Zeitung Heute : Schneiden, halten, legen

Mit der Rosengreifschere unterwegs

Lena Hach

Ein typisches Merkmal der deutschen Sprache ist es, dass sich in ihr viele zusammengesetzte Nomen finden, Sprachwissenschaftler sprechen auch von Komposita: Sonnenblume, Tautropfen, Baumkrone. Es gibt viele solcher Beispiele. Doch längst nicht alle kommen so poetisch daher. Manchmal nimmt die Namensgebung auch gewöhnungsbedürftigere Formen an.

So finden sich in der Gartenabteilung großer Baumärkte beispielsweise auch so genannte Rosengreifscheren. Das Modell des Herstellers Fiskars, der neben gängigen Büroartikeln auch auf Gartenprodukte spezialisiert ist, wurde zur Einführung auf dem deutschen Markt mit dem iF produkt design award ausgezeichnet. Dabei handelt es sich um den Preis eines der ältesten Designwettbewerbe weltweit, der jährlich in Hannover vergeben wird. Prämiert wird die herausragende Gestaltung und nicht etwa der Name eines Produkts.

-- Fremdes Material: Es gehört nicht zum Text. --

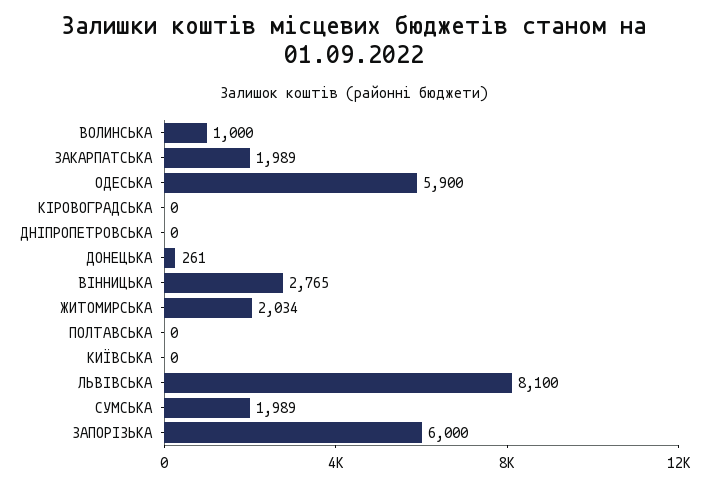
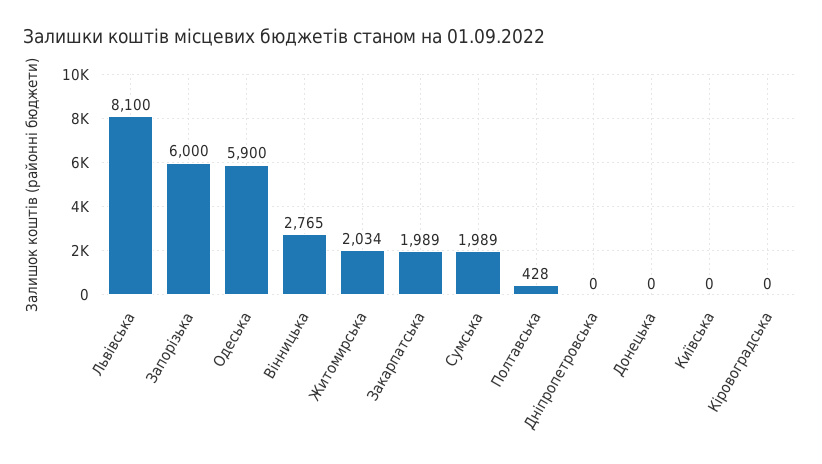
ВОЛИНСЬКА: 1000 -> none
ДОНЕЦЬКА: 261 -> 0
ПОЛТАВСЬКА: 0 -> 428

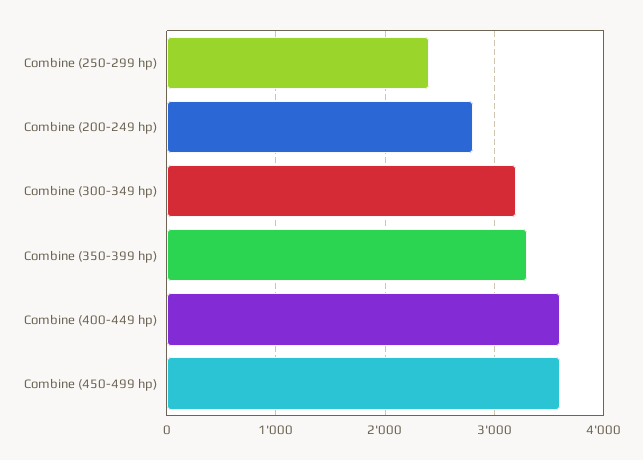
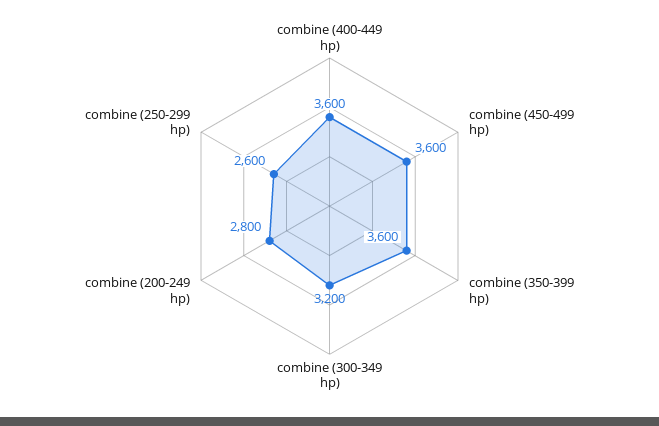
Combine (250-299 hp): 2400 -> 2600
Combine (350-399 hp): 3300 -> 3600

So verrät die Bezeichnung Rosengreifschere sofort, worum es geht: Mit der Spezialschere können Rosengewächse gleichzeitig geschnitten und gegriffen werden. Der Vorteil liegt auf der Hand: Weder fallen die Zweige beim Schnitt herunter, noch müssen sie umständlich mit der freien Hand festgehalten werden. Denn bekanntermaßen ist keine Rose ohne Dornen, weshalb ein beherzter Griff in den Rosenstock meist mit ungewünschten Folgen einhergeht. Vor dem Überreichen einer einzelnen Rose an die oder den Angebeteten sollte man diese jedoch zwischen den Klingen der Schere hervorholen. Ansonsten verliert die romantische Geste an Symbolkraft.

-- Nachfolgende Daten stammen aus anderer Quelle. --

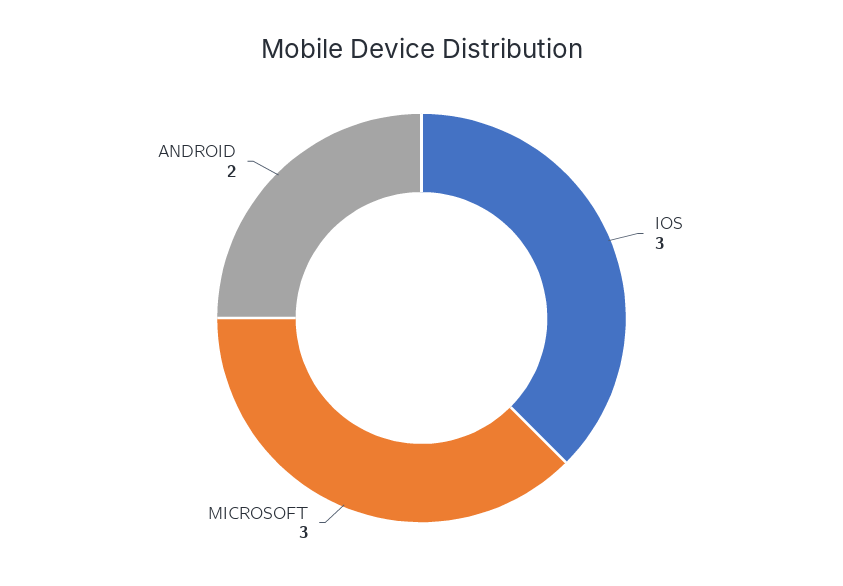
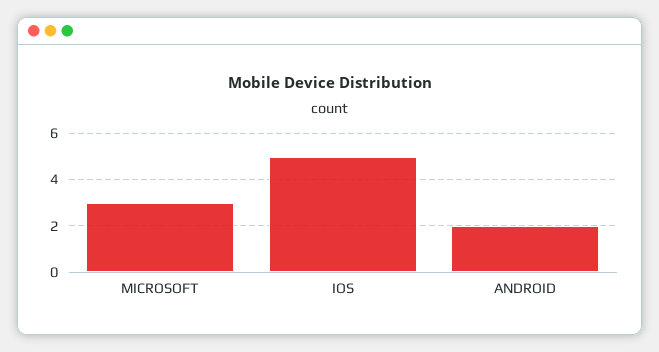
IOS: 3 -> 5

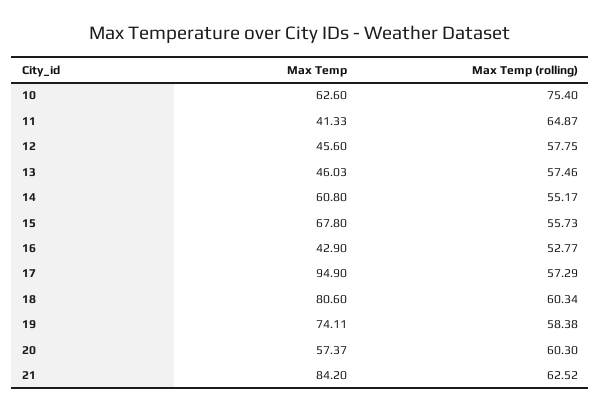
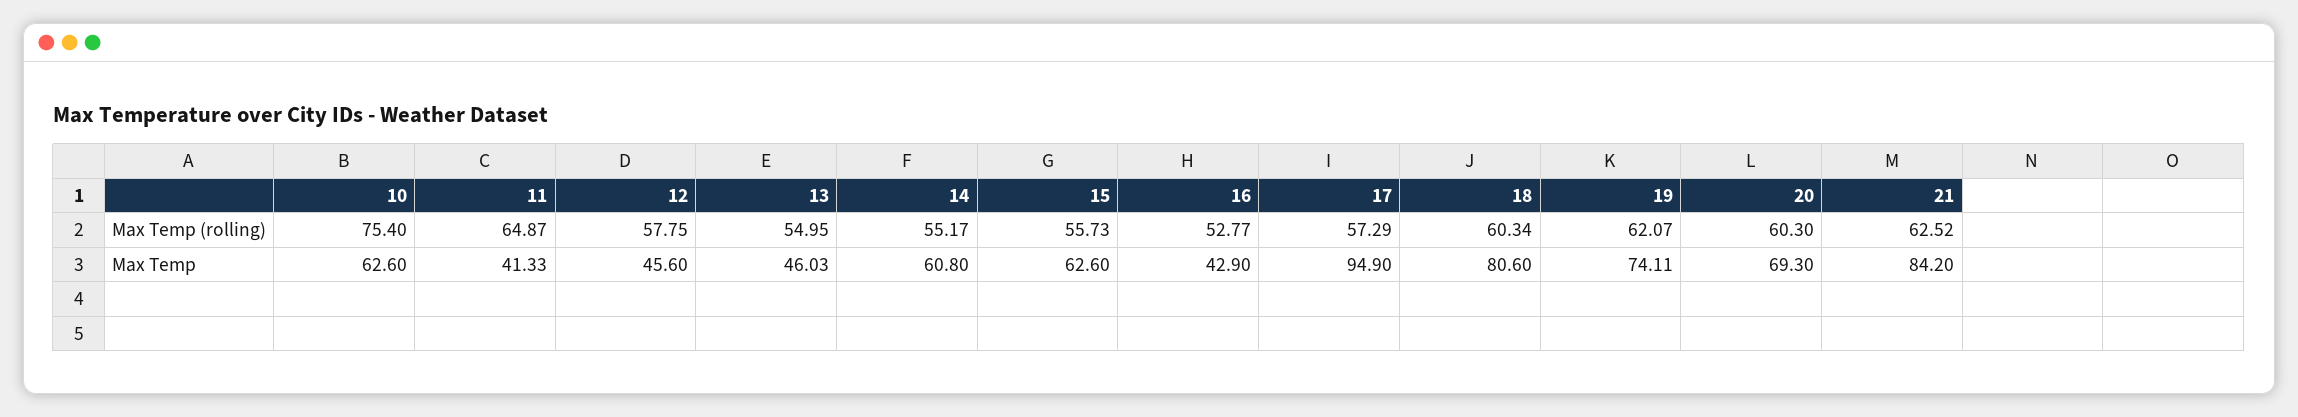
Max Temp (rolling), 13: 57.46 -> 54.95
Max Temp, 15: 67.8 -> 62.6
Max Temp (rolling), 19: 58.38 -> 62.07
Max Temp, 20: 57.37 -> 69.3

Im Übrigen lässt sich auch abgestorbenes Holz, das aus Büschen geschnitten wird, mit dem schnittigen Helfer leicht entsorgen. Da das Schnittgut festgehalten wird, braucht man sich nicht erst danach zu bücken und spätestens wenn wieder Barfußlaufen angesagt ist, freut man sich, dass sich keine dornigen Zweige im Gras verstecken.

Das Schneiden von Rosen ist eine Kunst. Die Schnitte müssen sorgfältig gesetzt werden, die Klinge darf nicht rupfen, sondern muss sauber schneiden. Der Selbstversuch in einer Gartenkolonie beweist, dass es die Amboss-Schere, bei der die Edelstahlklinge direkt auf ein Gegenstück trifft, auch wunderbar mit alten und hartnäckigen Rosenstöcken aufnehmen kann. Dabei ist die knappe 15 cm lange Schere überraschend leicht und liegt dank großer Griffe angenehm in der Hand. Um den Gärtner und/oder Rosenkavalier vor Verletzungen zu schützen, ist die Klinge großzügig mit Kunststoff abgedeckt, weshalb man die Schere zunächst auch für ein kinderfreundliches Exemplar zum Basteln halten kann.

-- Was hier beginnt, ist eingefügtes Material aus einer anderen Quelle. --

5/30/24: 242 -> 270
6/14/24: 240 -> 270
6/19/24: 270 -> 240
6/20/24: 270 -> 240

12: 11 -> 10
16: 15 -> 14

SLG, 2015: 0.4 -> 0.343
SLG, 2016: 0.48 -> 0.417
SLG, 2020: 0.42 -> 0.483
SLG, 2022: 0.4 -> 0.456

Die Rosengreifschere ist sicher kein Muss. Es handelt sich eher um ein verspieltes Accessoire, das einen zumindest beim ersten Schnitt staunen lässt. Dann nämlich, wenn man merkt, dass die Blüte ja tatsächlich – wie von Zauberhand gehalten – nicht zu Boden geht. Übrigens finden sich im Angebot des Herstellers noch weitere Scheren mit ebenso phantasievollen Namen. So gibt es außer einer Schneidgiraffe zum Erreichen entfernter Äste beispielsweise auch einen Scherenstorch, der Heckenschneiden in aufrechter Haltung möglich macht. Lena Hach

Auf der Internationalen Grünen Woche stellen sich viele Hersteller mit Geräten, Maschinen und Ausstattungen für Landwirtschaft und Gartenbau sowie Sämereien mit ihren Produkten vor. Die Rosengreifschere von Fiskars gibt es ab circa sieben Euro. Rosen(greif)scheren haben alle großen Gartengerätehersteller im Angebot.